* WHAT YOU SHOULD DO *
Reproduce the passage on WHO's work with Nepal word for word, starting at "Areas of Work" and ending at "health development strategies.".

* EXCERPT *
▼

Areas of Work
The World Health Organization and the Government of Nepal have been working closely to improve the health of the people of Nepal for many years. The Country Cooperation Strategy (CCS) provides a basis for all possible collaborations, including in-depth analysis of the strengths, opportunities, gaps and challenges, taking into account the strategic objectives of the Nepal Health Sector Strategic Plan 2011–2016 of the Ministry of Health and Population, while detailing how WHO will support the implementation of national health development strategies.

▲

* ENTRIES PROVIDED *
▼

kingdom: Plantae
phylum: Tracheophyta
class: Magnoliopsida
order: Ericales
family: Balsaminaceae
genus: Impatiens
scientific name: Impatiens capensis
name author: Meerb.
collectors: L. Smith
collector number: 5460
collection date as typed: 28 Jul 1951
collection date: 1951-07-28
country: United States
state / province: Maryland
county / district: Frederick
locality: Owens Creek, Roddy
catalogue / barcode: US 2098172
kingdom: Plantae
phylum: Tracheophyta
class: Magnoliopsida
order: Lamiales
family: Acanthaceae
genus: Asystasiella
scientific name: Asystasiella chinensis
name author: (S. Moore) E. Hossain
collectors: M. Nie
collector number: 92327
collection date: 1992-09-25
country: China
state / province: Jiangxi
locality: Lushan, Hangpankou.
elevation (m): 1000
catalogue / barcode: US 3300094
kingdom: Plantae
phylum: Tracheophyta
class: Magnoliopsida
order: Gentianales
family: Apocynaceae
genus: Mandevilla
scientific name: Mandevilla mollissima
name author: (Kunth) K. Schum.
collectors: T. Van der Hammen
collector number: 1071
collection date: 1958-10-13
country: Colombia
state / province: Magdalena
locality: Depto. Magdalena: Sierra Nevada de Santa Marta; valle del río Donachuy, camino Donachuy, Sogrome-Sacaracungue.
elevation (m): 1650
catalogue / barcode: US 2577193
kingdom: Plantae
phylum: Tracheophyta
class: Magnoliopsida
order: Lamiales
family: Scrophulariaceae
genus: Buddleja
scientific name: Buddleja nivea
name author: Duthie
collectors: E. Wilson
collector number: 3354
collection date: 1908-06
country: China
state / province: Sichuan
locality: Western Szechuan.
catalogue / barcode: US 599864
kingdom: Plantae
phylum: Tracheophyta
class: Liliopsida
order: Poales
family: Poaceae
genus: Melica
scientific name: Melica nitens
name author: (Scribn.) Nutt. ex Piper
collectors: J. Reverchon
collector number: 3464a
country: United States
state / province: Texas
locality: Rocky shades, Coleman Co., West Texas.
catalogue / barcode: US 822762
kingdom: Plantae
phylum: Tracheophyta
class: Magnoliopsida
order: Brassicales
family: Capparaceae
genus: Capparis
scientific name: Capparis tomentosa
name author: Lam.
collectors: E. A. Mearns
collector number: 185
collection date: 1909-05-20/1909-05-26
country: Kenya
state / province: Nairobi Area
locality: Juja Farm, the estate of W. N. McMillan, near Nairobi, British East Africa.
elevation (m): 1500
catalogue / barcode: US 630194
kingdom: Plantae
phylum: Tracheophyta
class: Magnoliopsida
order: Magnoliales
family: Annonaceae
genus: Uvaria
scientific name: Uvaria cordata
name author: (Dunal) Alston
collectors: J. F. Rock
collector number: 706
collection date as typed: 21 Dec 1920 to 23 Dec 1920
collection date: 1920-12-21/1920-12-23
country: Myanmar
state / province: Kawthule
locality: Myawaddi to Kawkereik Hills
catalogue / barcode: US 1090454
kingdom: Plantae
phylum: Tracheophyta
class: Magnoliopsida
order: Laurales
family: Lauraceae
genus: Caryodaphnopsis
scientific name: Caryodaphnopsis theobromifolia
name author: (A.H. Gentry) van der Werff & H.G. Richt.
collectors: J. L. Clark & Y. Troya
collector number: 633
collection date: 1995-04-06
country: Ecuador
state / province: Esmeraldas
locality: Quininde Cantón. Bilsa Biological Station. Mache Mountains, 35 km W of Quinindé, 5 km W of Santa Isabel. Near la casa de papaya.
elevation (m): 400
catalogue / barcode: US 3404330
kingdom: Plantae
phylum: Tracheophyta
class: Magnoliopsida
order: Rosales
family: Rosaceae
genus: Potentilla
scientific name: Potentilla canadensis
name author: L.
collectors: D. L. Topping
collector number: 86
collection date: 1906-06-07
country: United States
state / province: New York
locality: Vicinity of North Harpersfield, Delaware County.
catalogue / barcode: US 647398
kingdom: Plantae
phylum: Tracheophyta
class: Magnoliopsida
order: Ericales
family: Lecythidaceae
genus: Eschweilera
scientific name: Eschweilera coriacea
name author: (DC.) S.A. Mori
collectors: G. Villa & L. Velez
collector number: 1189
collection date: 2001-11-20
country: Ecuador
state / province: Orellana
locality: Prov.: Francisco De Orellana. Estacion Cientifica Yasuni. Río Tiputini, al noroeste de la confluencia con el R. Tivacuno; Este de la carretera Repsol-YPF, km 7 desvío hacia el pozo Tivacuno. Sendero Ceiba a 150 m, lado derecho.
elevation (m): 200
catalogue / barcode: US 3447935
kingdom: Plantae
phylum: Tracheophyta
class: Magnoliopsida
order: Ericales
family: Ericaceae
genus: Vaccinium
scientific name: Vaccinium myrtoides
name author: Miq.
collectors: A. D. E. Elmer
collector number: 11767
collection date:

▲

* PROBLEM SOLUTION *
Areas of Work
The World Health Organization and the Government of Nepal have been working closely to improve the health of the people of Nepal for many years. The Country Cooperation Strategy (CCS) provides a basis for all possible collaborations, including in-depth analysis of the strengths, opportunities, gaps and challenges, taking into account the strategic objectives of the Nepal Health Sector Strategic Plan 2011–2016 of the Ministry of Health and Population, while detailing how WHO will support the implementation of national health development strategies.